<<<<

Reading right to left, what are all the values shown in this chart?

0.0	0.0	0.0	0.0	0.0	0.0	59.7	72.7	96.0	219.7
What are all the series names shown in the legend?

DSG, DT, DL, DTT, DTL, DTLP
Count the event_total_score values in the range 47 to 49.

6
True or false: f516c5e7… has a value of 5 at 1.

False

>>>>
<<<<

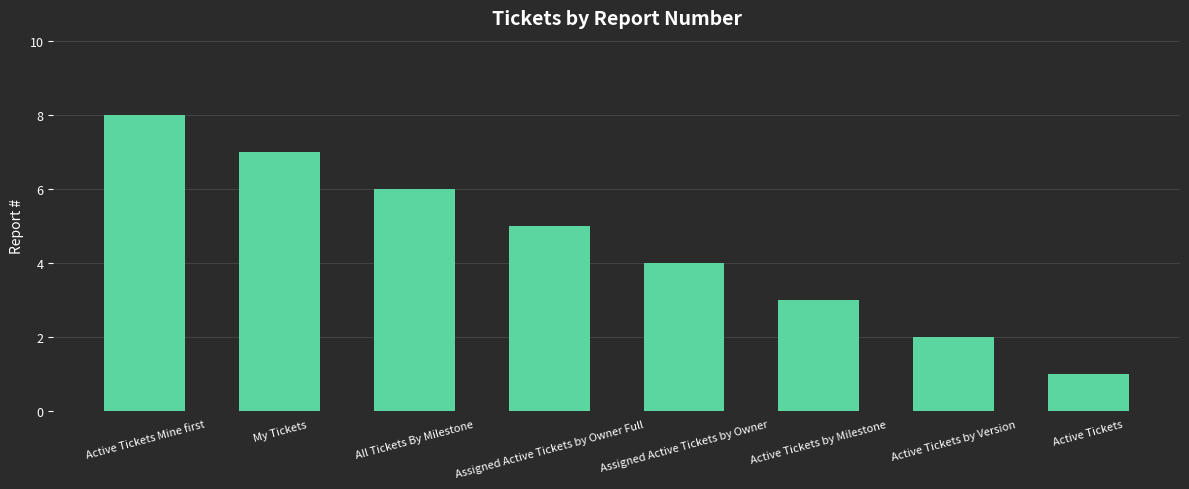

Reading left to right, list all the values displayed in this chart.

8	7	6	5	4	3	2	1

>>>>

Copy out the lines from the one holding "Reading right to" through the one holding "True or false: f516c5e7…", inclusive.

Reading right to left, what are all the values shown in this chart?

0.0	0.0	0.0	0.0	0.0	0.0	59.7	72.7	96.0	219.7
What are all the series names shown in the legend?

DSG, DT, DL, DTT, DTL, DTLP
Count the event_total_score values in the range 47 to 49.

6
True or false: f516c5e7… has a value of 5 at 1.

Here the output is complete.